18 yaşında başlayan yabancı ülkeleri görme, insanlarını tanıma, onlarla kültür alışverişi yapabilme olanağına sahip olduğunda turizmin bir ülke ve halkı için tam bir nimet olduğunu gördü, araştırdı, anladı, yaşadı ve bu konuda Türkiye'deki eşsiz turizm zenginlik ve imkânlarını düşünerek turizme gönül verdi.

Yıllar süren birikimleri onu yazı yazmaya yöneltti.
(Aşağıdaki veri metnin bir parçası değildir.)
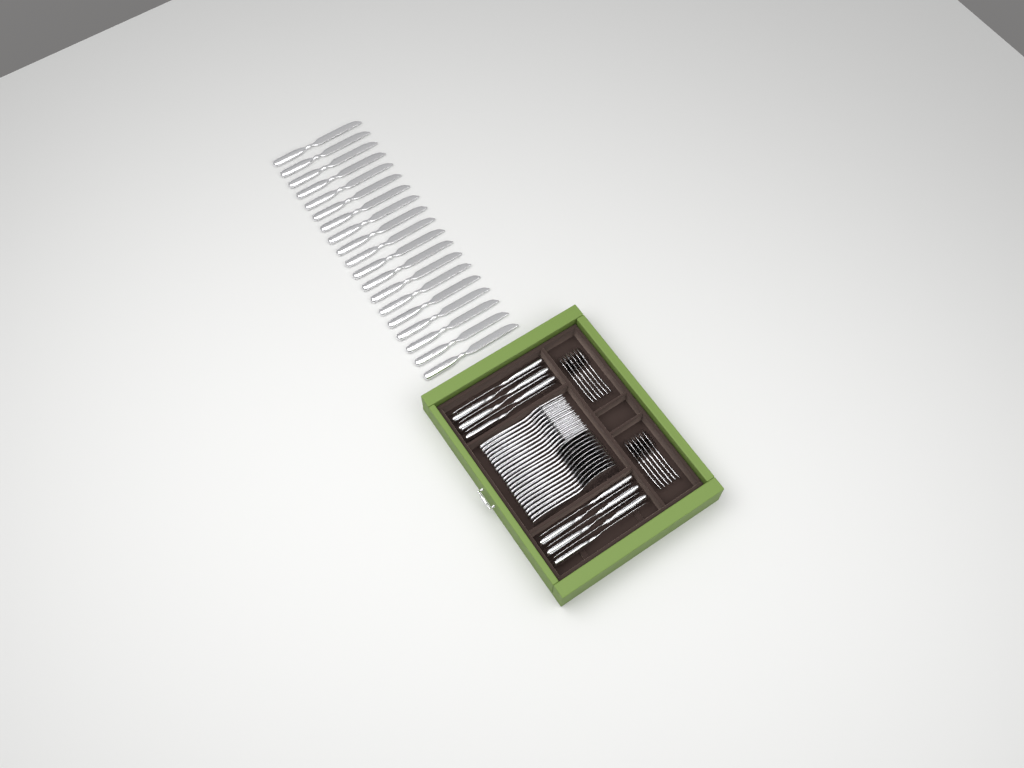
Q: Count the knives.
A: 31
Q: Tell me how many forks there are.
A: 12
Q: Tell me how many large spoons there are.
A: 12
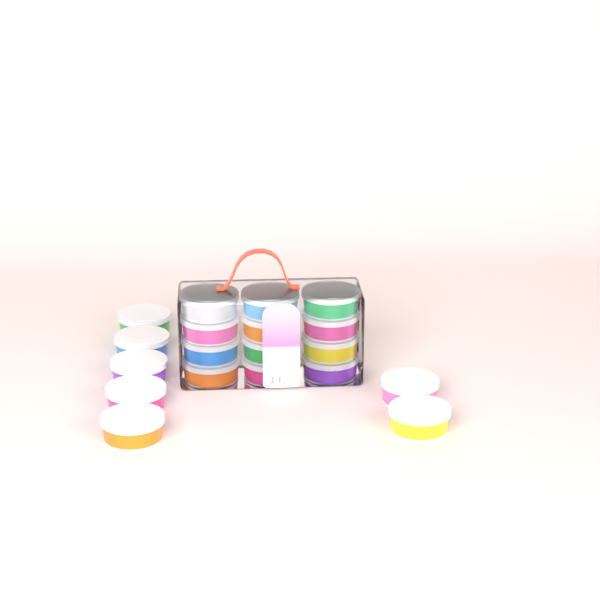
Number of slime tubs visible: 19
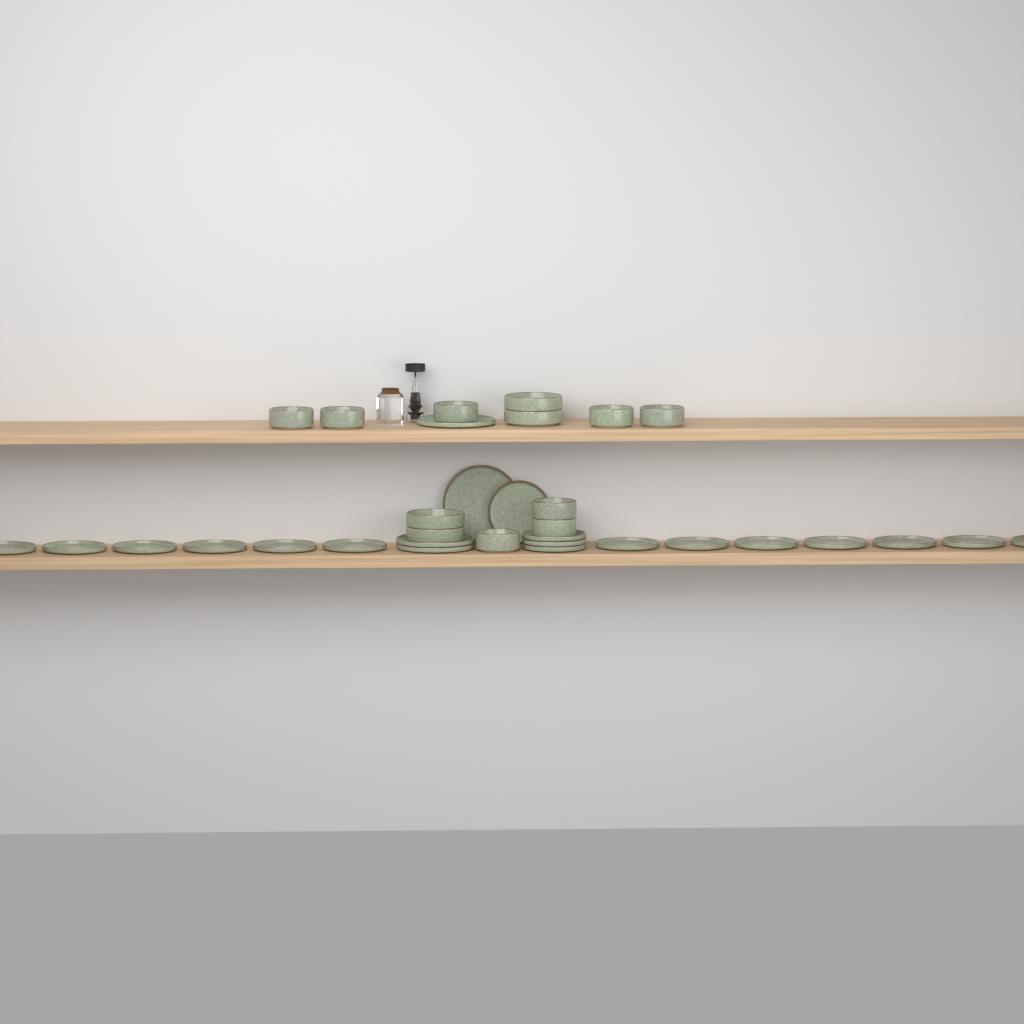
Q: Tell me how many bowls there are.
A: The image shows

Genel kültür ve turizm içeren köşe yazıları çalışmalarına özürlüler dergisine yazdığı moral verici, dünyadaki güzellikleri anlatan bilgi yazıları yazma sürecinin başlangıçları oldu.
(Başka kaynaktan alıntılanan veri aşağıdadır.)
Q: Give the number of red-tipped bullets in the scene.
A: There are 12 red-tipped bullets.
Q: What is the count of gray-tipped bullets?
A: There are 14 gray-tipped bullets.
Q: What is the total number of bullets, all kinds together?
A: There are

Turizm çalışmaları yapan bir dergide konuk yazar olarak başarılı turizm ülkelerinin uyguladıkları çalışmaları ve turistik hediyelik eşyanın temsil edici bir anlayışla bilinçli yapıldığında ülke tanıtımında ne kadar büyük katkıları olduğunu örneklerle anlattı. Bu konunun araştırmacısıdır. Türk el sanatlarını araştırma, tanıtma, sevdirme ve koordinasyon ödülü almıştır. Türkiye'ye çok sevdiği vatanına, milletine hep yurtdışından ve yurtiçinden faydalı ve önemli bilgileri aktarma gayreti ve isteği yazılarında ortaya çıkmaya; faaliyetleriyle bunları hayata geçirme çabası belirginleşmeye başladığında turizm yetkililerinin, yazarların önerileriyle Türkiye ve Dünya turizm yazarı olma şansına sahip oldu. Birçok sivil toplum örgütüne üye ve eski üye olarak destek vermektedir.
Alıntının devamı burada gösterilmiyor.